Said O'Conor, Piper & Flynn ERA's Bob Merbler, who is one of the top agents selling in Federal Hill: "I think a lot of people who want to buy houses are reconsidering based on their own personal financial situation. A lot of people are looking at job situations.

"Then you have the opportunists who are saying, `Whoa, prices are going to start coming down. I better hold off.'

"And you have got some people who are under contract and who are suggesting that perhaps there's a way to go back to the seller and ask them to reduce the price even though they are under contract. There are individual circumstances where people are thinking that way - an opportunistic type of thing."

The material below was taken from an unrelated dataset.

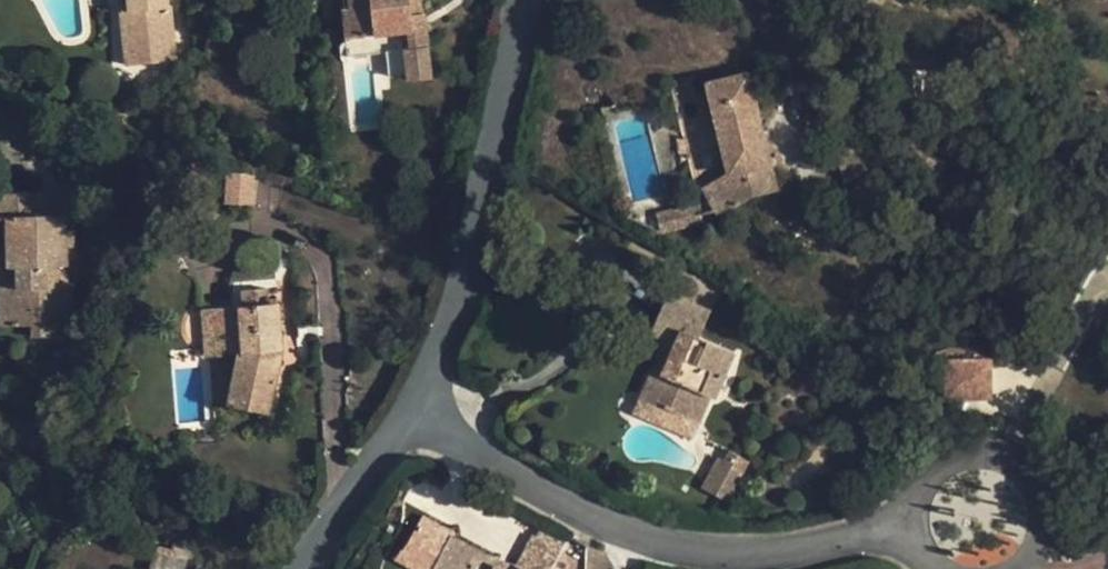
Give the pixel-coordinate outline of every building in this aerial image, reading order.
[(163,11),(152,7),(143,36),(200,54),(217,0),(167,0),(163,11)] [(152,7),(163,11),(167,0),(154,0),(152,7)] [(424,0),(342,0),(345,39),(402,34),(406,81),(431,79),(424,0)] [(715,213),(777,191),(749,73),(708,83),(730,175),(702,190),(715,213)] [(225,204),(256,203),(255,173),(225,174),(225,204)] [(0,218),(0,330),(72,328),(67,215),(0,218)] [(226,406),(272,415),(282,369),(281,355),(285,338),(280,290),(265,287),(240,289),(242,310),(226,307),(199,309),(203,356),(236,353),(226,400),(226,406)] [(641,399),(698,424),(711,396),(715,399),(736,351),(701,336),(711,312),(668,293),(651,333),(667,339),(677,344),(664,375),(654,370),(641,399)] [(677,344),(667,339),(654,370),(664,375),(677,344)] [(945,399),(992,399),(992,357),(945,357),(945,399)] [(703,487),(728,501),(748,462),(729,452),(724,461),(719,458),(703,487)] [(439,559),(452,536),(454,532),(423,516),(409,544),(439,559)] [(583,563),(563,552),(572,537),(547,523),(535,545),(557,556),(550,568),(583,568),(583,563)] [(496,565),(499,561),(452,536),(439,559),(434,568),(504,568),(496,565)] [(535,545),(522,568),(525,568),(550,568),(557,556),(535,545)] [(613,565),(611,562),(609,559),(605,556),(602,554),(586,546),(586,568),(614,568),(613,565)] [(202,564),(163,555),(160,568),(201,568),(202,564)]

Merbler added that buyers are now "drawing a line in the sand, where before they might have stretched a little bit further."

Even so, Cindy Ariosa, vice president and Baltimore region general manager for Long & Foster, agreed that buyers are "a little distracted right now," but agents should be reminding and prodding buyers to look at mortgage rates, which continue to slide.

In its weekly survey, Freddie Mac reported that the average 30-year, fixed rate mortgage fell at week's end to 6.80 percent from 6.86 percent the previous week. That rate was the lowest since the average hit 6.77 on Feb. 12, 1999.

A year ago, the 30-year rate stood at 7.90 percent. In real dollars, that means the monthly principal and interest on a $150,000 loan has dropped from $1,090 to $977, a savings of $113 a month.

In the Baltimore metropolitan area, the 30-year fixed-rate mortgage slid to 6.95 percent from 7 percent, according to HSH Associates Inc., a New Jersey firm that tracks and analyzes mortgage rates.

And with more cash being pushed to the bond markets, which guide pricing for mortgages, experts foresee the possibility where rates may rival the generational lows last seen in October 1998, when mortgages went as low as 6.5 percent.

"Our best guess at this point is that interest rates do have the potential in the next period of time - 10 days, the next couple of weeks - [to] potentially touch 30-year, 35-year lows," said Keith Gumbinger, vice president of HSH Associates Inc.

But, Gumbinger added, even if rates do hit those lows, hesitant buyers may still not be in a rush to purchase a home.

"There is a great deal of uncertainty about what the real economic fallout will be," Gumbinger said. "Aside from hundreds of thousands of airline jobs disappearing this week, it's not readily known how long any economic disruptions might be."

But Ariosa put her faith in sticks and bricks.

"Real estate has always been a safe investment," she said. "So if [consumers] are looking for safety, what are they going to buy? Gold bars, or a house?"